▶ [TASKS FOR THIS EXERCISE]:
a – Copy each sentence in the excerpt on tropical cyclone landfall that contains the word "tend" or a form of it, such as "tendency." Put one sentence per line.
b – Repeat everything in the excerpt on tropical cyclone landfall from "Finally, Fig. 1" down to "intensity at landfall.".

▶ [EXTRACT PROVIDED]:
§

Finally, Fig. 1 suggests that synthetic storms making landfall tend to penetrate further inland with hurricane intensity winds than observed TCs. Comparing the average intensity of the landfalling storms (Table 5) shows that simulated tropical cyclones in three out of four datasets tend to make landfall at slightly higher intensity. Simulations also tend to underestimate the decrease in intensity after landfall, except in the 20CR-driven simulations, where it is overestimated. This is likely due to the fact that the intensity of landfalling storms are significantly higher at landfall compared to the other three datasets. Finally, Table 5 also shows that the simulations tend to underestimate the decrease in intensity typically observed prior to landfall, which is consistent with a tendency to overestimate intensity at landfall.

§

(Extracted records)
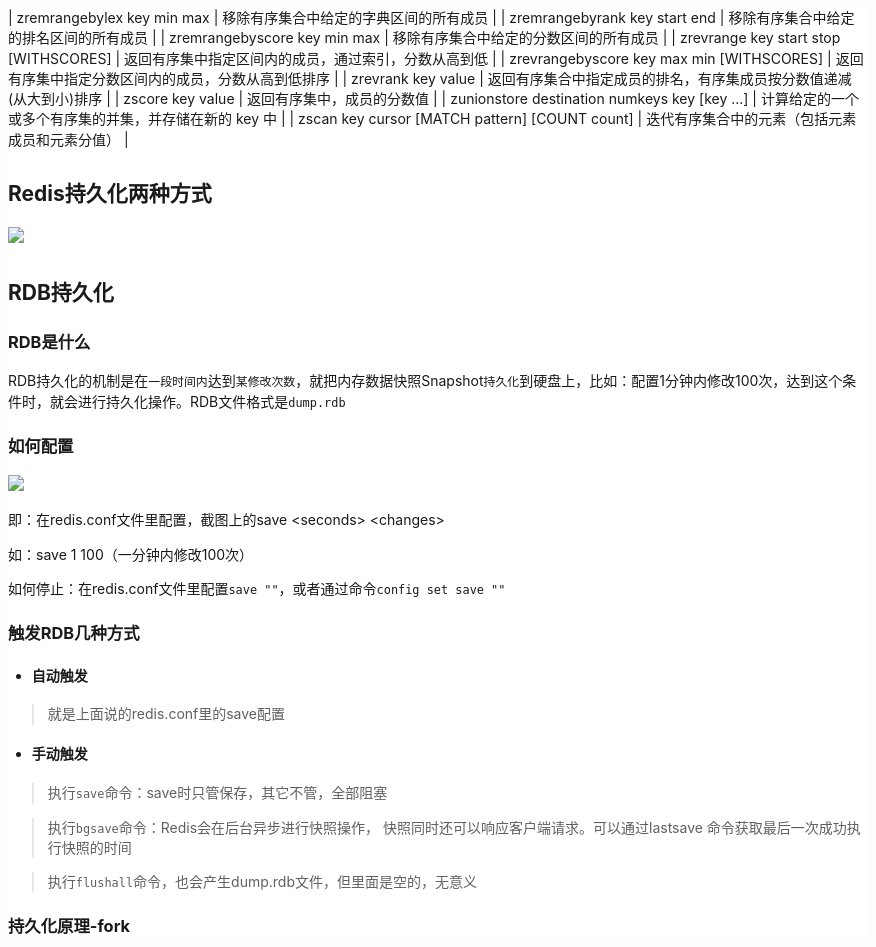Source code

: |  zremrangebylex key min max   |   移除有序集合中给定的字典区间的所有成员  |
|  zremrangebyrank key start end  |  移除有序集合中给定的排名区间的所有成员   |
|  zremrangebyscore key min max   |   移除有序集合中给定的分数区间的所有成员  |
|   zrevrange key start stop [WITHSCORES]  |  返回有序集中指定区间内的成员，通过索引，分数从高到低   |
|   zrevrangebyscore key max min [WITHSCORES]  |  返回有序集中指定分数区间内的成员，分数从高到低排序   |
|   zrevrank key value  |   返回有序集合中指定成员的排名，有序集成员按分数值递减(从大到小)排序  |
|  zscore key value  |   返回有序集中，成员的分数值  |
|  zunionstore destination numkeys key [key ...]   |   计算给定的一个或多个有序集的并集，并存储在新的 key 中  |
|  zscan key cursor [MATCH pattern] [COUNT count]   |   迭代有序集合中的元素（包括元素成员和元素分值）  |

## Redis持久化两种方式

![](https://img-blog.csdnimg.cn/20210127225839437.png)

## RDB持久化

### RDB是什么

RDB持久化的机制是在`一段时间内`达到`某修改次数`，就把内存数据快照Snapshot`持久化`到硬盘上，比如：配置1分钟内修改100次，达到这个条件时，就会进行持久化操作。RDB文件格式是`dump.rdb`

### 如何配置

![](https://img-blog.csdnimg.cn/20210127225801367.png)

即：在redis.conf文件里配置，截图上的save \<seconds\> \<changes\> 

如：save 1 100（一分钟内修改100次）

如何停止：在redis.conf文件里配置`save ""`，或者通过命令`config set save ""`

### 触发RDB几种方式
- #### 自动触发
> 就是上面说的redis.conf里的save配置

- #### 手动触发
> 执行`save`命令：save时只管保存，其它不管，全部阻塞

> 执行`bgsave`命令：Redis会在后台异步进行快照操作，
快照同时还可以响应客户端请求。可以通过lastsave
命令获取最后一次成功执行快照的时间

> 执行`flushall`命令，也会产生dump.rdb文件，但里面是空的，无意义

### 持久化原理-fork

§

▶ [RESPONSES BY ITEM NUMBER]:
a –
Finally, Fig. 1 suggests that synthetic storms making landfall tend to penetrate further inland with hurricane intensity winds than observed TCs.
Comparing the average intensity of the landfalling storms (Table 5) shows that simulated tropical cyclones in three out of four datasets tend to make landfall at slightly higher intensity.
Simulations also tend to underestimate the decrease in intensity after landfall, except in the 20CR-driven simulations, where it is overestimated.
Finally, Table 5 also shows that the simulations tend to underestimate the decrease in intensity typically observed prior to landfall, which is consistent with a tendency to overestimate intensity at landfall.

b –
Finally, Fig. 1 suggests that synthetic storms making landfall tend to penetrate further inland with hurricane intensity winds than observed TCs. Comparing the average intensity of the landfalling storms (Table 5) shows that simulated tropical cyclones in three out of four datasets tend to make landfall at slightly higher intensity. Simulations also tend to underestimate the decrease in intensity after landfall, except in the 20CR-driven simulations, where it is overestimated. This is likely due to the fact that the intensity of landfalling storms are significantly higher at landfall compared to the other three datasets. Finally, Table 5 also shows that the simulations tend to underestimate the decrease in intensity typically observed prior to landfall, which is consistent with a tendency to overestimate intensity at landfall.